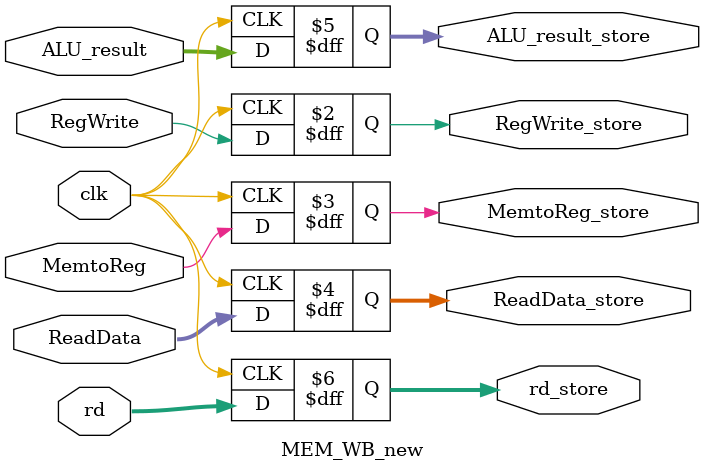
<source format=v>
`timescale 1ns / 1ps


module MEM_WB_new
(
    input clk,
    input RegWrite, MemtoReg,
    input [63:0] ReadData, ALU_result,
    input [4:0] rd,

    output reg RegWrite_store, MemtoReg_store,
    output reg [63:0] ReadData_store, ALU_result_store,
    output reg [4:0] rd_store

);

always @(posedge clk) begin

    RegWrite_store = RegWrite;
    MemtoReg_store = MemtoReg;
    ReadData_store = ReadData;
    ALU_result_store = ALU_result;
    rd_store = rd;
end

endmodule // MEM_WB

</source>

######

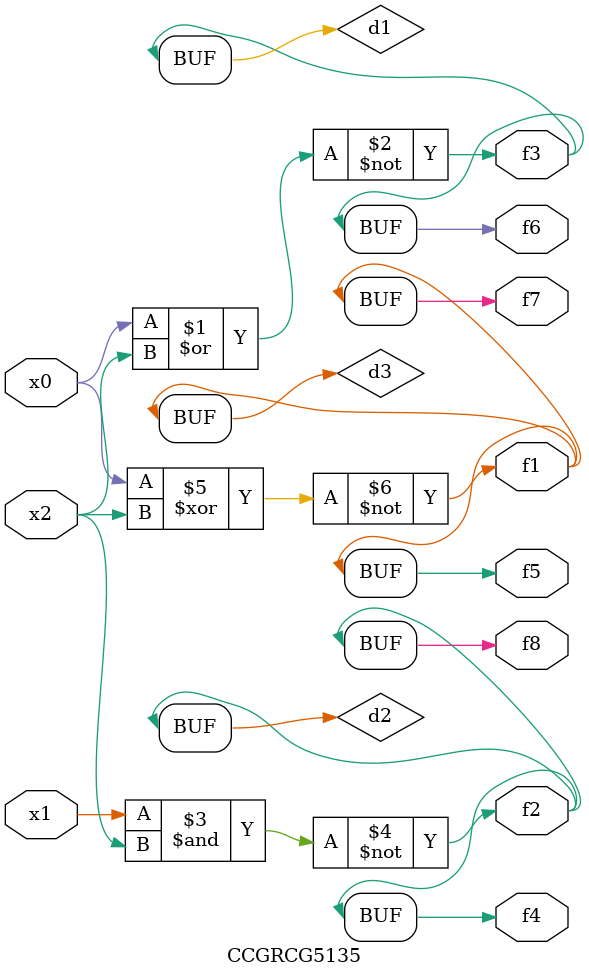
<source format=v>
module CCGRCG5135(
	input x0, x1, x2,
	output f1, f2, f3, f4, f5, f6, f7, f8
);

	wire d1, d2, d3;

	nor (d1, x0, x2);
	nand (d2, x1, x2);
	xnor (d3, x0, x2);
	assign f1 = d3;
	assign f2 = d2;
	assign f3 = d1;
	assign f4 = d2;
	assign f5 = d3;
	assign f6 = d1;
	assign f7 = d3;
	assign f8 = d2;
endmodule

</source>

######

● Task objective
Using the records given above, list every line that includes the word "assign".

● Exercise solution
	assign f1 = d3;
	assign f2 = d2;
	assign f3 = d1;
	assign f4 = d2;
	assign f5 = d3;
	assign f6 = d1;
	assign f7 = d3;
	assign f8 = d2;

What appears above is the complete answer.